Агуглу (Тайна африканского леса)(Затерянные миры, т. XXVII) - Мариваль Ремон (читать книги без TXT) 📗
Помните ли вы птичек, которых в детстве ловили зимой в тенета? Они дрожали у вас в руках, устремив на вас полные беспокойства глаза. Мой пленник был похож на этих птичек. Его взгляд не отрывался от моего и в нем я читал бесконечную тоску; но он не делал ни малейшей попытки спастись; я только чувствовал сквозь ткань моего платья сильное биение его сердца.
Маленькие дикари нередко легко приручаются. Достаточно было нескольких ласк, чтобы успокоить моего пленника. Его судорожно сжатые пальцы держали еще плод, который он грыз, когда я его поймал; и теперь, когда моя рука начала ласкать его, он поднес его снова ко рту и вылизал все сливки, а потом, насытившись, беззаботно заснул на моем плече.

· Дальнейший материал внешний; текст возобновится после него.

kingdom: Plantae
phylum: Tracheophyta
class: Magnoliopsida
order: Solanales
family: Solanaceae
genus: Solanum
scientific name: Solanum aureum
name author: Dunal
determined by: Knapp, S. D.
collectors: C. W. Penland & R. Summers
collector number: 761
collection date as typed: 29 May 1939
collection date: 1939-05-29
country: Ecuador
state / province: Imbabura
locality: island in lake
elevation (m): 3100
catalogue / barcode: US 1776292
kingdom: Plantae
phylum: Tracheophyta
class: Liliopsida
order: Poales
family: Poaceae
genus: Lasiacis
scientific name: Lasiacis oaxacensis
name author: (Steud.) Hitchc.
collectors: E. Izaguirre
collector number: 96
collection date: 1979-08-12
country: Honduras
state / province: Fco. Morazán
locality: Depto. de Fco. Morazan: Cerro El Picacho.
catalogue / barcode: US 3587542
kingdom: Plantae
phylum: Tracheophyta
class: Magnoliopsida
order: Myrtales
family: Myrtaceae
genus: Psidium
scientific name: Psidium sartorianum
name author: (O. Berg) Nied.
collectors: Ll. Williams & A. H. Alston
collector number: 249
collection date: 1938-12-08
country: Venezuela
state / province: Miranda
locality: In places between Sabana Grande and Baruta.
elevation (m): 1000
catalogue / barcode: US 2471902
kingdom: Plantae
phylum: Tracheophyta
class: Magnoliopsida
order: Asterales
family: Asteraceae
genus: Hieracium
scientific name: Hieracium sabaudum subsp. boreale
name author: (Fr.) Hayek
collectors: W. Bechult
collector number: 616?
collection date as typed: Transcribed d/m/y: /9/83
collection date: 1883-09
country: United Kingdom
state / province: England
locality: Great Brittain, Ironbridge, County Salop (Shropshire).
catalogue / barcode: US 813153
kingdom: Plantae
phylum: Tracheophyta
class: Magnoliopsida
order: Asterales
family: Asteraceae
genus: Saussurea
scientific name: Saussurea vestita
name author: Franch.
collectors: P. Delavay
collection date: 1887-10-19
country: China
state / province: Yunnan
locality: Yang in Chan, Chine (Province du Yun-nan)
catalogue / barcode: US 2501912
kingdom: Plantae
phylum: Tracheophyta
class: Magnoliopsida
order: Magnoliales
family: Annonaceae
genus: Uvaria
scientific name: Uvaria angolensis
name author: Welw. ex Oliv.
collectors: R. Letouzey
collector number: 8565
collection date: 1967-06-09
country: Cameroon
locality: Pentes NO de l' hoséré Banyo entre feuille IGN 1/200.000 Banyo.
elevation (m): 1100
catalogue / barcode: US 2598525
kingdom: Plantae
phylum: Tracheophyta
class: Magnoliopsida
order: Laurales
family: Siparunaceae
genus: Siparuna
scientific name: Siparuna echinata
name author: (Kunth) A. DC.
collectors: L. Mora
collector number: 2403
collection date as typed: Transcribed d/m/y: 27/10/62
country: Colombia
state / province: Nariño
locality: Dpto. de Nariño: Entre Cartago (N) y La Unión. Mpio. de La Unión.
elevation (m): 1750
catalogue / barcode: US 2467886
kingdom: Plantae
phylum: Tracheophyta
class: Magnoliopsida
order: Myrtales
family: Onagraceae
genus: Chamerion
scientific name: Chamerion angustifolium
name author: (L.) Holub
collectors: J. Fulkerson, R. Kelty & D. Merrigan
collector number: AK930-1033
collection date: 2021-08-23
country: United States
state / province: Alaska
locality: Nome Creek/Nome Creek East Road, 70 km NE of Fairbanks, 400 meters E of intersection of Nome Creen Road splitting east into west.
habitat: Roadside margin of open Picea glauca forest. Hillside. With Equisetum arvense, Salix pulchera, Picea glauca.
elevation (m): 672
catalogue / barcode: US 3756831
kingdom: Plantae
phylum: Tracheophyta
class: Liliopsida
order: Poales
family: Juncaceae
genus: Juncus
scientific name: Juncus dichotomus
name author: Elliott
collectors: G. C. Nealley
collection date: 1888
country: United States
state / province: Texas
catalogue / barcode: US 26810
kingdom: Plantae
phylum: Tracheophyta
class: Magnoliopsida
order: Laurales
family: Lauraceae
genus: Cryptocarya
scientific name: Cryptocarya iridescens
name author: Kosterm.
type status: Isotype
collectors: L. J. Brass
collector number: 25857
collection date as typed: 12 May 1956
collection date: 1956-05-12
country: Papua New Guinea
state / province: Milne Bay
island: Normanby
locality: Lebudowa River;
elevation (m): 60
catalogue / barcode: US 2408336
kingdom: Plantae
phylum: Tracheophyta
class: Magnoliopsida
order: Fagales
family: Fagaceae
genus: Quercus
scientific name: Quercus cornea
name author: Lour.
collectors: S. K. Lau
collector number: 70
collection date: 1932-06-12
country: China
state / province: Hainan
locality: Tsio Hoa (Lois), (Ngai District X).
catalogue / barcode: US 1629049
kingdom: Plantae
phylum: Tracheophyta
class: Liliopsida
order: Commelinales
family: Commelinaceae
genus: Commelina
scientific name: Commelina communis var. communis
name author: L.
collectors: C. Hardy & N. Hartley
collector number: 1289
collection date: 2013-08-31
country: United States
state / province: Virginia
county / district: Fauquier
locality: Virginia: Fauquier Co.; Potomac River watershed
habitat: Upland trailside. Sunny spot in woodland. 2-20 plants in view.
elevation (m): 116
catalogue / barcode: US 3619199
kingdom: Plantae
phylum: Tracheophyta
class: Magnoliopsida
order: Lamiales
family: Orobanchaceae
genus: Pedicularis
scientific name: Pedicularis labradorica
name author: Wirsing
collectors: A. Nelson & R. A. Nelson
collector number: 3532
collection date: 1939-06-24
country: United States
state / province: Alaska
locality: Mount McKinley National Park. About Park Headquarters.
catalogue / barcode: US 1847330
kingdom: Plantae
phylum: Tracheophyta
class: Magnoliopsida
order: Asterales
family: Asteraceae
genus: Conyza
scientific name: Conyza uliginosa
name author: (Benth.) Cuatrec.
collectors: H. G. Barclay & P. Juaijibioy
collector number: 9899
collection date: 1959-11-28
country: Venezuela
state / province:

Вдруг жалобные крики донеслись до моих ушей.
Старший брат был слишком толст и не мог пролезть в мою тюрьму: он выл перед камнем, служившим ему преградой, и царапал его когтями. Поднялась тревога и послышался сильный шум. Крепкая рука отодвинула камень, закрывавший вход, и оттуда брызнул яркий свет, осветивший меня.
— Внимание, — сказал я себе, — наступил момент решительных действий.
Стоя в конце извилистого прохода, Агуглу с беспокойством всматривался в пещеру. Я узнал того, чей добродушный вид так поразил меня.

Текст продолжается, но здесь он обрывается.